When the flood is over and the waters recede from the earth, it’s like a second chance at creation. And just like the first time around, God blesses Noah and his family and tells them to be fruitful and multiply. But there are two things that are no different after the flood than they were before. The earth hasn’t become a second Garden of Eden. Human beings still have free will, and we will still make poor decisions at times. We still have the capacity to do harm. And if that hasn’t changed, then neither has the pain that God will feel in God’s heart. These two things remain the same even after the flood.
So what is different after the flood? The way that God will handle the brokenness of the world and the grief in God’s heart. What is changed through all this is God. Granted, to talk about God changing can make some of us uneasy. How can God change if God is perfect and constant and un-changing? So maybe, if it makes us more comfortable, we can say that our perception of God changes at this moment in history.
But however we want to say it, God decides never again to destroy all living things on the earth with a flood. It is a one-sided covenant, because Noah, his family, and the rest of creation promise nothing in return. God is the one who will live by different rules from now on. Now it wasn’t uncommon for gods in that time and region to be portrayed as warriors with bows, but when the God of Israel hangs God’s bow up in the sky, it is a sign of peace. And with that action, God limits Godself forever. From now on, the range of possible responses God will have to our sinfulness and brokenness is narrowed. This is the everlasting covenant God makes with the world.
In this covenant, we see God’s decision to be in relationship with the world despite its brokenness and our sinfulness. God knows the price of that relationship, God knows the grief it will bring to God’s heart, and God chooses to bear it—all the way to the cross.

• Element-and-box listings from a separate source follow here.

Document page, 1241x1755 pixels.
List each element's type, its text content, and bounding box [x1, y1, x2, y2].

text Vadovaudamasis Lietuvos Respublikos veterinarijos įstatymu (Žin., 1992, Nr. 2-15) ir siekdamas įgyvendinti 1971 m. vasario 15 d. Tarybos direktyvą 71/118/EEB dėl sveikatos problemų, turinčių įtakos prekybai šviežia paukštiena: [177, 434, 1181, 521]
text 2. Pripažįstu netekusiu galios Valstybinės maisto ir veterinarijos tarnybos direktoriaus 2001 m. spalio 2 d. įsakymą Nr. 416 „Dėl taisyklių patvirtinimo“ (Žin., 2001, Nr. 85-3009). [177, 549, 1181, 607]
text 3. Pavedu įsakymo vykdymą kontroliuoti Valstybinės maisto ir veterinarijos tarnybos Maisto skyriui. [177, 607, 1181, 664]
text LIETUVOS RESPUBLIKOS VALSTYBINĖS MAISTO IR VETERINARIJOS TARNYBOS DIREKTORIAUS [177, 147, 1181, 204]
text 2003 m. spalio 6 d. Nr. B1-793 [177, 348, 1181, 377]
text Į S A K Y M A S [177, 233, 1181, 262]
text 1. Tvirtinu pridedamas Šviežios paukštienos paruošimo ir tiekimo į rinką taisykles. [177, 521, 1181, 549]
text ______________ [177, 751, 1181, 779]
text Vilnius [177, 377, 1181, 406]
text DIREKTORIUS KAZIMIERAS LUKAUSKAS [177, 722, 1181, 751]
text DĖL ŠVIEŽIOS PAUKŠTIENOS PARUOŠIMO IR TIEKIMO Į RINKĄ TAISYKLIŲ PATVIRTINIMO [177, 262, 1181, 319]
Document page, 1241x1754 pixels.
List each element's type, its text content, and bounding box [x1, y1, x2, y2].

This kind of divine love is worth remembering during the season of Lent. During Lent we spend a lot of time in self-reflection, and that’s important. Part of Lent is about understanding that we’re imperfect and that we have work to do to become the people God created us to be. But as we do this work, we also remember who God is. We remember that God is a God who continues to be in relationship with us even when it comes with a cost, continues to take our suffering into God’s heart and bear it with us, continues to love us all the way until we are restored and made new. God promises to be with us in it all; there is not one bit of “darkness”—literal or metaphorical—that is outside of God’s presence. Perhaps the greatest temptation we face is to think there is.
So in this season of Lent, don’t be afraid to take a walk in the wilderness, to step into the darkness. And as you go, remember these words from Barbara Brown Taylor:
Here is some good news you can use: even when light fades and darkness falls—as it does every single day, in every single life—God does not turn the world over to some other deity. Even when you cannot see where you are going and no one answers you when you call, this is not sufficient proof that you are alone. There is a divine presence that transcends all your ideas about it, along with all your language for calling it to your aid, which is not above using darkness as the wrecking ball that brings all your false gods down—but whether you decide to trust the witness of those who have gone before you, or you decide to do whatever it takes to become a witness yourself, here is the testimony of faith: darkness is not dark to God; the night is as bright as the day.
 Barbara Brown Taylor, Learning to Walk in the Dark (New York: HarperOne, 2014). In her discussion on the dark emotions, Brown is drawing on the work of Miriam Greenspan in Healing Through the Dark Emotions.
 Karoline Lewis, “The Greatest Tempation”, Working Preacher Website, http://www.workingpreacher.org/craft.aspx?post=3537.
 Barbara Brown Taylor, Learning to Walk in the Dark.